RIO DE JANEIRO, BRAZIL – A study, published this week in the scientific journal Nature Medicine, reported two cases of babies, born with microcephaly associated with their mothers’ exposure to zika virus during pregnancy, who presented healthy brain development after delivery.
The research, developed in partnership with the Fernandes Figueira Institute of the Oswaldo Cruz Foundation (IFF/Fiocruz) and the University of California, in the United States, was published as an article entitled “Delayed child neurodevelopment and sensorineural changes in the second year of life of a group of children exposed to Zika virus”.
One of the authors of the study, pediatrician Maria Elizabeth Moreira, IFF/Fiocruz researcher, explains that 216 pregnant women who showed symptoms of zika virus in 2016, when Rio de Janeiro had an outbreak of the disease, were monitored.
“The children have been followed since the mother’s exposure to zika, mothers who had symptoms of skin rash and fever. They underwent the PCR test, which diagnoses the pathology in the adult phase of the disease. These mothers have been followed since pregnancy, from the birth of their babies and their development until the third year of life, which is now coming up.”
According to the researcher, the microcephaly associated with zika results from the destruction of the cerebral parenchyma, that is, the brain mass. “That’s why the bone plate, which defines the size of the cephalic perimeter, collapses and the head becomes small,” she explains. Among the 216 mothers who entered the study group, eight delivered children with microcephaly.
※ ※ ※
*Exercise instructions*
1. In which scientific journal does the zika study article say the study was published?
2. Rewrite the zika study article between "One of the authors" and "disease, were monitored.", inclusive, with "pediatrician" replaced by "physician".

Images with keypoint coordinates
※ ※ ※
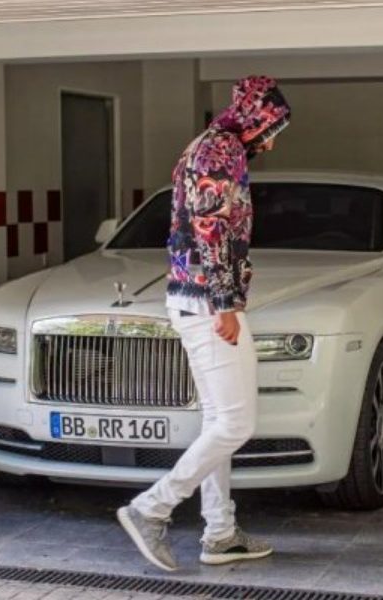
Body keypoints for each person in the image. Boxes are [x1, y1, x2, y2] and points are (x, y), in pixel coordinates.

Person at [117, 75, 291, 572]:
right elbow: (210, 226)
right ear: (255, 118)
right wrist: (225, 302)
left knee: (219, 421)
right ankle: (151, 508)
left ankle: (220, 533)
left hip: (195, 298)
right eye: (271, 129)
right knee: (237, 423)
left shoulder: (213, 146)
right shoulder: (219, 150)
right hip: (206, 302)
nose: (271, 142)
※ ※ ※
*Task answers*
1. Nature Medicine

2.
One of the authors of the study, physician Maria Elizabeth Moreira, IFF/Fiocruz researcher, explains that 216 pregnant women who showed symptoms of zika virus in 2016, when Rio de Janeiro had an outbreak of the disease, were monitored.